Our data support current recommendations stating that patients with low-risk uncomplicated MGUS (IgG MGUS, M-spike < 1.5 g/dL and normal free light chain ratio) or light chain MGUS (SFLC ratio < 8) do not require investigation with a BM13. Our data also give credence to expanding this recommendation one step further to suggest that low-intermediate MGUS patients also may not require a BM.
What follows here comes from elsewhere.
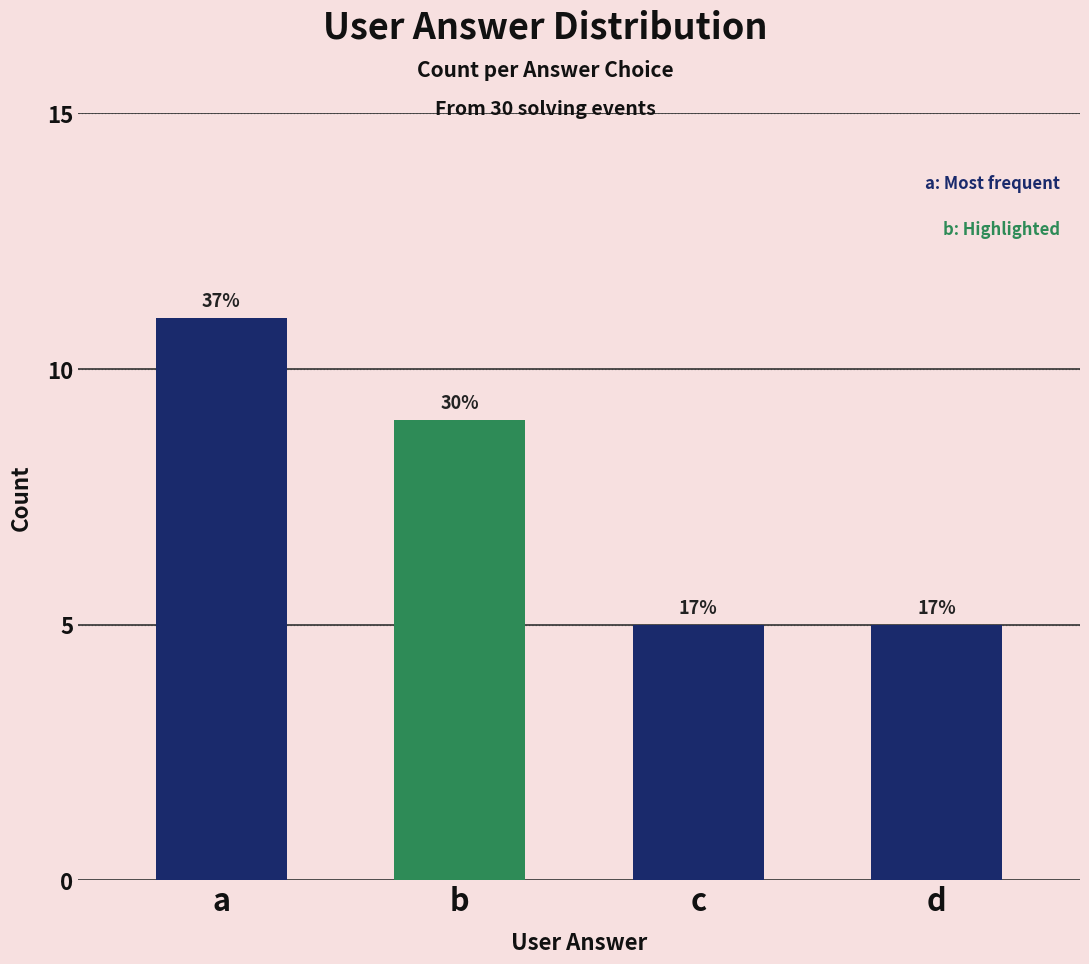

The value at d is 5. True or false?

True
There are limitations to our study. It is retrospective with inherent biases and conducted over a period of 16 years. The diagnostic criteria for MM have changed over the study period, although we accounted for this by reclassification of patients according to the updated criteria. Nevertheless, this has also led to a significant change in approach to investigating these patients over the study period. For example, advanced imaging was used inconsistently in our cohort. Presence or absence of lytic lesions for the majority of patients during the study was based on skeletal survey with plain radiographs. In addition, the serum FLC assay, a vital component in diagnosing and risk stratifying plasma cell disorders, was introduced into routine hematology practice in 2002, with a slower adoption rate by other practitioners. A majority of the MGUS patients had data missing on this variable in our study as did a fraction of our MM and SMM patients.

Despite these limitations our study provides data supporting the safe deferral of invasive investigation with BM in patients with low-risk and low-intermediate MGUS that do not have concerning features on history, physical examination, or routine laboratory tests.